Protections for transported farmed animals are desperately needed, as revealed in undercover footage and eyewitness testimony gathered by the Born Free USA/CIWF investigation.

Investigators documented animals arriving at and proceeding through auction with broken legs, infected eyes, foaming mouths, and bleeding cuts and sores. Dead and downed animals were also seen at the auctions. In addition, investigators filmed the unloading of "cull sows" (mother pigs from factory farms) destined for slaughter. Many of these pigs had difficulty walking, having spent nearly their entire lives in confinement.



The U.S. has on the books a law, known as the 28-Hour Law, requiring that livestock transported across state lines in "rail carriers, express carriers, or common carriers" be humanely unloaded into pens for food, water, and at least 5 hours of rest every 28 hours. However, this law is rarely, if ever, enforced.

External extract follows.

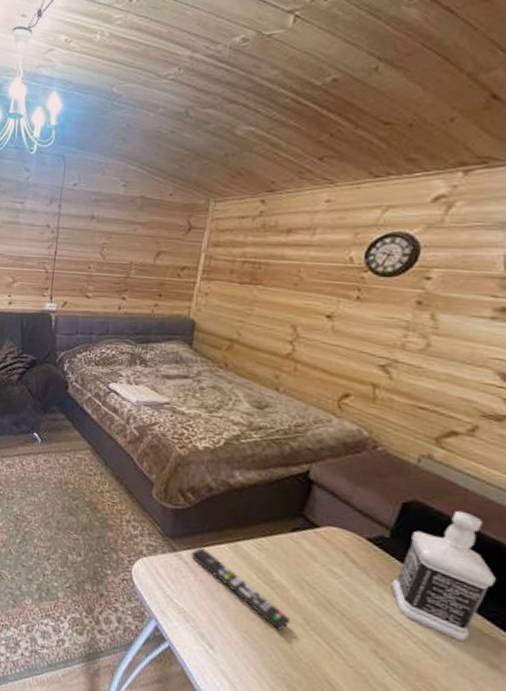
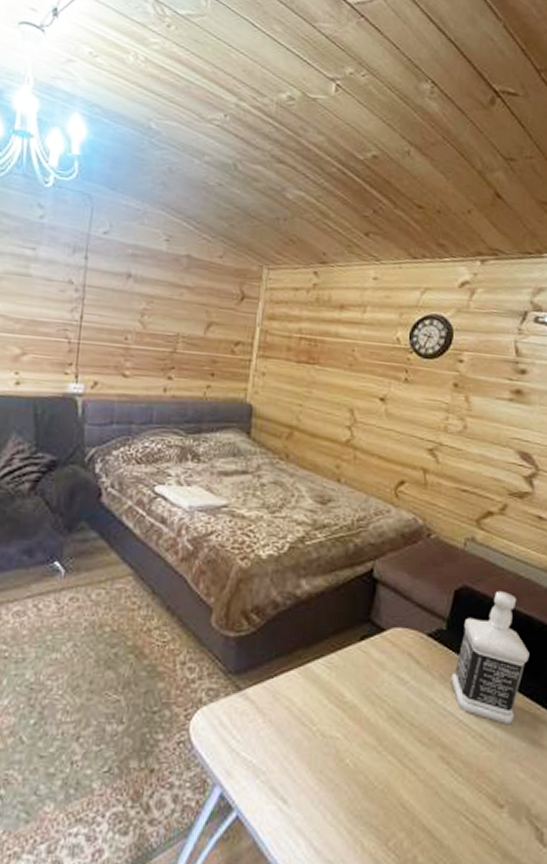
remote control: present [191,548,291,631] -> none [258,680,365,759]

Even if the 28-Hour Law were enforced, it would not be adequate to assure the well-being of transported animals. The 28-Hour Law falls far short of the 9-hour transport/12-hour rest period being proposed in Europe, and is seriously deficient when compared to the 8-hour transport limit being proposed as an international standard by Born Free USA, CIWF, and others.

Interstate Transport



Despite the considerable stress that transport causes, farmed animals are typically moved several times during their lives, often over large distances. It is standard practice for animals, once weaned, to be moved from "growing areas" to "finishing areas" for further fattening, and then be moved again to the slaughter plant.

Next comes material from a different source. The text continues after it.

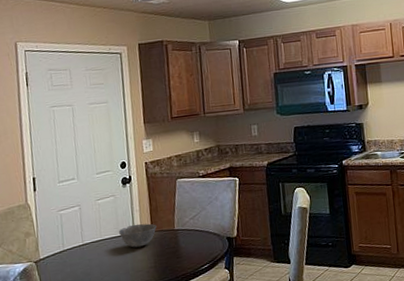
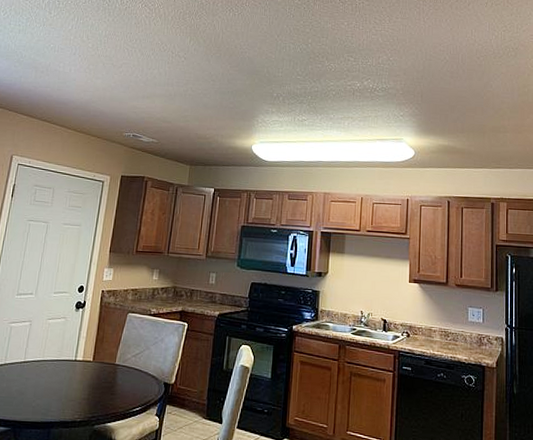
bowl: present [118,223,157,248] -> none [60,351,99,376]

Pigs often endure journeys of thousands of miles in their brief lives. They are frequently shipped from farrowing operations in North Carolina to nursery or grower/finisher facilities in Iowa, where they are fed to market weights, then moved again to California for slaughter. This unfortunate trend appears to be escalating; the number of hogs crossing state lines increased from 30 million in 1970 to 50 million in 2001.

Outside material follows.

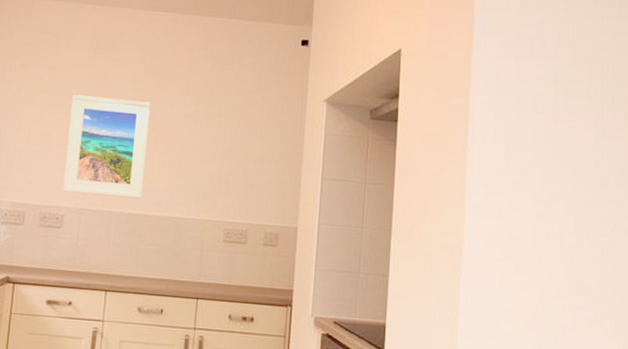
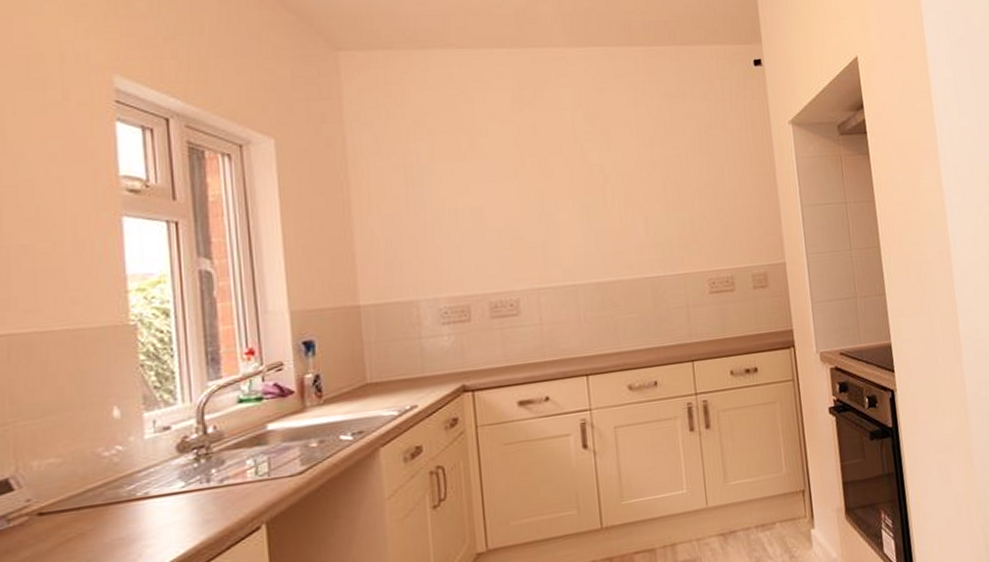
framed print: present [63,95,151,198] -> none [502,152,609,273]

The toll transport takes on animals is great. Pigs are particularly sensitive to transport stress; many pigs arrive injured or dead at the slaughterhouse. Each year, approximately 80,000 hogs die during the transit process. It has also been estimated that, annually, about 82,000 pigs taken to market in the U.S. arrive "fatigued" — out of breath and unable to get off the truck on their own.

The situation is similar for cattle. For example, in the fall, soon after weaning, beef calves from California to Colorado are transported to the Plains states to graze on cool-season pastures and then on to summer pastures or feedlots. In some cases, calves are sent directly to the feedlot. For about four months at the feedlot, cattle are fed high-energy rations of grain, silage, hay, and/or protein supplements — including the rendered by-products of other animals such as pigs and chickens — before being transported to auctions or directly to the slaughterhouse.



Cattle can become stressed, injured, and exposed to disease during transport and movement through auctions. In the U.S., it is estimated that 1 percent of feedlot cattle die as a consequence of transport stress. One study estimates that for every 1,000 cattle entering feedlots, 12 die.

Nearly all farmed animals are transported to slaughter at some point in their lives; as numerous studies have shown, this is the form of transport accompanied by the most welfare problems. It is tragic to realize that the last journey a farmed animal takes is usually the worst ride of his or her life.